Em segundo lugar, há um ponto em que não faço concessões. Dizer que “a principal causa da crise em que Portugal se encontra mergulhado é a corrupção” é, na minha opinião, obviamente enganador. A crise em Portugal certamente terá uma multiplicidade de causas associadas, não podendo ser explicada de forma unilateral. Mas uma explicação que se baseie fundamentalmente em aspectos relacionados com o comportamento “corrupto” dos políticos é desviar as atenções dos factores que realmente têm amarrado, com nós cada vez mais apertados, o país à crise: o programa ideológico de precarização da sociedade, com degradação da classe média, restaurando-se assim uma sociedade de classes em Portugal; a subordinação incondicional do princípio da soberania política dos Estados às obrigações com a dívida; a desconstrução da União Europeia como projecto de coesão e solidariedade.
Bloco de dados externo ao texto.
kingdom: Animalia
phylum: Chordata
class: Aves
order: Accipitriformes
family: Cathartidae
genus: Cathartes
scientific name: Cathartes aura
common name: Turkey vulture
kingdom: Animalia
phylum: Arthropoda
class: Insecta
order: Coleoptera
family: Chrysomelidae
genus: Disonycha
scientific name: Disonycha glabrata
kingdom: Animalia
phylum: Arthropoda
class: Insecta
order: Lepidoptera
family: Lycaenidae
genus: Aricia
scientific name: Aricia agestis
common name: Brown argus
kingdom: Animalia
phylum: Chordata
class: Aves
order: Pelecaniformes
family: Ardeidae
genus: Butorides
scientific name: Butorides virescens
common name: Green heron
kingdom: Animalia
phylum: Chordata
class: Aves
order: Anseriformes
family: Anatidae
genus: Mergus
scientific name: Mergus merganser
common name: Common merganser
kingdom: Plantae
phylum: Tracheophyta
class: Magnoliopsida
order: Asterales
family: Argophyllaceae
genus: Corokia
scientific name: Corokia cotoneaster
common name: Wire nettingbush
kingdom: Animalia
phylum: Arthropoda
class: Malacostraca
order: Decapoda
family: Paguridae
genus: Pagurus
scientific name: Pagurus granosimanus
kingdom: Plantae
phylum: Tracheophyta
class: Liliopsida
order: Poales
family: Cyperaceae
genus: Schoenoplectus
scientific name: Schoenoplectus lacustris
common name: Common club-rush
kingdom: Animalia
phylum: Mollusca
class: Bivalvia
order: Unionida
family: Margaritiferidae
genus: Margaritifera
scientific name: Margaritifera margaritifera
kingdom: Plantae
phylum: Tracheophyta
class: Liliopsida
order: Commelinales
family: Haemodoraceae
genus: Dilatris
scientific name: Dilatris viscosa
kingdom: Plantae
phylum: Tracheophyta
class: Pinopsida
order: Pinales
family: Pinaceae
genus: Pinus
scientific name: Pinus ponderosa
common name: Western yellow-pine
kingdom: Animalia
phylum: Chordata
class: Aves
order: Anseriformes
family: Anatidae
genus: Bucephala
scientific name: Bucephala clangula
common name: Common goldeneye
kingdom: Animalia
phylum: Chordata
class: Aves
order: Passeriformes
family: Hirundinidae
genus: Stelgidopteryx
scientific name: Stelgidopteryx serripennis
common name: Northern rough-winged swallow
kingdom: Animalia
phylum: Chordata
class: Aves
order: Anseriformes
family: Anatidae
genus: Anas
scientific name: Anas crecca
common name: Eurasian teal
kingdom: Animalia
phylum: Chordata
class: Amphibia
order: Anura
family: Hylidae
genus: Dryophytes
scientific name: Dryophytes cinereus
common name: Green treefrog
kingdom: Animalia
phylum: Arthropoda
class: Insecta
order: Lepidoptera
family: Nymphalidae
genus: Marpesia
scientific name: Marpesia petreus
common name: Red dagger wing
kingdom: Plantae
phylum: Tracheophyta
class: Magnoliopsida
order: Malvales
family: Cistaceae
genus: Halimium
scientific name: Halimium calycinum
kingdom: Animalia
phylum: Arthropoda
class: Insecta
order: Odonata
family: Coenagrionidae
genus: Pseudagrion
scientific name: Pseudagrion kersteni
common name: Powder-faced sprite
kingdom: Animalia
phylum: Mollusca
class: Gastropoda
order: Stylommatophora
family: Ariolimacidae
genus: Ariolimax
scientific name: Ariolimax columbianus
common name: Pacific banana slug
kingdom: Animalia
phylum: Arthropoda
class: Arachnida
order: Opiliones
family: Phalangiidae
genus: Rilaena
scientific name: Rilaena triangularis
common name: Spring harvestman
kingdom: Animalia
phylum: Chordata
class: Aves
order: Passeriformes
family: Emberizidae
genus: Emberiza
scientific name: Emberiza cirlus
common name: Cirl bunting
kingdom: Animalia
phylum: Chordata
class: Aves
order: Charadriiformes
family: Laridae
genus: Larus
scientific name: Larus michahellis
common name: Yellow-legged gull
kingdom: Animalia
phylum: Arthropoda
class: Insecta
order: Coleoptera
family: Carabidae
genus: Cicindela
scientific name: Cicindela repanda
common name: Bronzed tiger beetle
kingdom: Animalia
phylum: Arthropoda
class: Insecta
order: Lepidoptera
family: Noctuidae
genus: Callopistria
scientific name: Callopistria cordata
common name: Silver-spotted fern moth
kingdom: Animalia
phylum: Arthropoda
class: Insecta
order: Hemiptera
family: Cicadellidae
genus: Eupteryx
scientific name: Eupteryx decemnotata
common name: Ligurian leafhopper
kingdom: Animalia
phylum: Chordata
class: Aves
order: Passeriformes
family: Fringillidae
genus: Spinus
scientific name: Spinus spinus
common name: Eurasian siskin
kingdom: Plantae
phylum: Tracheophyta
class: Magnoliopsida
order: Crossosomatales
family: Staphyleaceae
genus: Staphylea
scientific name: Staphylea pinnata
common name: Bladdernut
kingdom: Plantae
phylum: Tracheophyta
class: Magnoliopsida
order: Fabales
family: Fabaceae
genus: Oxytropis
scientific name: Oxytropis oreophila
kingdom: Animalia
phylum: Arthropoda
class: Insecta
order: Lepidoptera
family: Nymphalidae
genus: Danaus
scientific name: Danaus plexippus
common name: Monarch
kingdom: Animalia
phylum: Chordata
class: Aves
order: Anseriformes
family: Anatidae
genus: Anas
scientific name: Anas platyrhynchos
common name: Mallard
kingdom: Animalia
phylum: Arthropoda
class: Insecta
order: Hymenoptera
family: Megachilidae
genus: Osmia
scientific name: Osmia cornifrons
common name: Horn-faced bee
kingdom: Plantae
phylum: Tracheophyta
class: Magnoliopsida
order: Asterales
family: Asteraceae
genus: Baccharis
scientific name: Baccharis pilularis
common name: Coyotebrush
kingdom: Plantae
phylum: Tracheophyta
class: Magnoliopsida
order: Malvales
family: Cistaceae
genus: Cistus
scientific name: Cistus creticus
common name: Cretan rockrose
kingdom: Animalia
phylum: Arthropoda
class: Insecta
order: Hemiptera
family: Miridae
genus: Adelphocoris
Ora,  nem o país mais incorruptível sobreviveria, sem crise, a este tratamento que tem sido imposto a Portugal. Portanto, cuidado com o discurso da corrupção. Pois ou serve, com mais culpabilização, para justificar o austerismo correctivo, ou serve, o que infelizmente não é pouco, para nos distrair da necessidade imperiosa de inflectir a política de austeridade. De nenhuma das maneiras, serve para proporcionar ao país uma alternativa à crise.

Sobre André Barata

Filósofo, professor da Faculdade de Artes e Letras da Universidade da Beira Interior.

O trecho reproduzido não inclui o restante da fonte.